L: The industry is labelled ‘male- dominated’ but if you take a look at Allsop when I first joined in July 2019, there was only one other female developer but now there are FIVE of us (not including other departments!) – watch out boys! Overall, I don’t feel any less valued in the industry than anyone else. The industry may be labelled male-dominated, but from my experience at Allsop, they treat male and female developers equally. #GIRLPOWER
C: When I began my career with Allsop I was the only female developer at the time, however, thanks to the recruitment process and social culture at Allsop, along with the Core values we have in place – I have never noticed any impact on myself personally. As we have grown, more and more female developers are being brought into the company and I must say the boys could be outnumbered soon!

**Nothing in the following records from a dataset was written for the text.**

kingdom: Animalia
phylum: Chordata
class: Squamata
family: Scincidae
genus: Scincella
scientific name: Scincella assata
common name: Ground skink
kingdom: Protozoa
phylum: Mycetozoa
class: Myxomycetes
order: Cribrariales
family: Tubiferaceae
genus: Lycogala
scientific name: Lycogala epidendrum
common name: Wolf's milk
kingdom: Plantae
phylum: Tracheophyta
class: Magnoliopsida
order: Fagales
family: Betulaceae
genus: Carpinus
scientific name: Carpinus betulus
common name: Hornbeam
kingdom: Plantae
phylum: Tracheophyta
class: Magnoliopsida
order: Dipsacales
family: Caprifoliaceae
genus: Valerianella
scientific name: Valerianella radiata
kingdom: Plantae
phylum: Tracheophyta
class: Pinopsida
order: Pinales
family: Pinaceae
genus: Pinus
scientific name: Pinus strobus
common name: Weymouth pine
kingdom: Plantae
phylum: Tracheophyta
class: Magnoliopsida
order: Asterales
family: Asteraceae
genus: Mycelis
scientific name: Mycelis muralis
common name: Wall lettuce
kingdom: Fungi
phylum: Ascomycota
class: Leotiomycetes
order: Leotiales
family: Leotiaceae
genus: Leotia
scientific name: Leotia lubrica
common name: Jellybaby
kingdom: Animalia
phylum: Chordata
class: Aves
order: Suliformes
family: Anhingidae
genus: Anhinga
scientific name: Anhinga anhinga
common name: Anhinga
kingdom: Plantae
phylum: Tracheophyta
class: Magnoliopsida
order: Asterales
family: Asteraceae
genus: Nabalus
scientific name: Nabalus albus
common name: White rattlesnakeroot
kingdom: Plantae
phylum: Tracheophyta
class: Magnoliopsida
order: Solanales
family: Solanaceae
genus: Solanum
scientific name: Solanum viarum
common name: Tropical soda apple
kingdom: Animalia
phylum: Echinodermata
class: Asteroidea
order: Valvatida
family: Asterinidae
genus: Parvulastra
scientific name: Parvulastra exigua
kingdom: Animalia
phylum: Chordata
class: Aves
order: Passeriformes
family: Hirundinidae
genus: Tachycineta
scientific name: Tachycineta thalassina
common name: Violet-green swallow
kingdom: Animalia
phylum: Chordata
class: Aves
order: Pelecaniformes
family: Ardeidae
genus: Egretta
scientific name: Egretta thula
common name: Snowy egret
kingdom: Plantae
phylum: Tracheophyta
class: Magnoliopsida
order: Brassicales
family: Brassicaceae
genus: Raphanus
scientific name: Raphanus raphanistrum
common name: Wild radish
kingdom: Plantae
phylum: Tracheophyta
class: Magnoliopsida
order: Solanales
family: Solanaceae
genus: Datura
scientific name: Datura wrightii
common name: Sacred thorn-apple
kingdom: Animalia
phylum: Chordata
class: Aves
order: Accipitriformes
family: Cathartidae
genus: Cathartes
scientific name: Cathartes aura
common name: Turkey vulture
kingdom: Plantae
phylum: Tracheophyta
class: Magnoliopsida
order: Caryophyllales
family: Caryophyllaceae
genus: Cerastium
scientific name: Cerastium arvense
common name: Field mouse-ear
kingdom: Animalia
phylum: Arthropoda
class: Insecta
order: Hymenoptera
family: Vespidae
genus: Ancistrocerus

What is the best part of your job?
L: The work-life balance, the challenge and of course the people. It is amazing working with a wide variety of people, each with their own unique and quirky personality.
C: I am challenged daily – getting software to work is really rewarding to me. There is also a great work-life balance, especially when working with great people
What advice would you give to someone looking to move into software development?
L: Do it! Why not? Learn something new every day and feel valued in your job! Not all jobs need a degree, software can be self-taught. Begin with the basics and work your way up. Everyone must start somewhere.
C: First of all, go for it! It was the best decision I have ever made! Look into courses that fit into your lifestyle – there are many different types of courses, and you certainly do not need to go through university.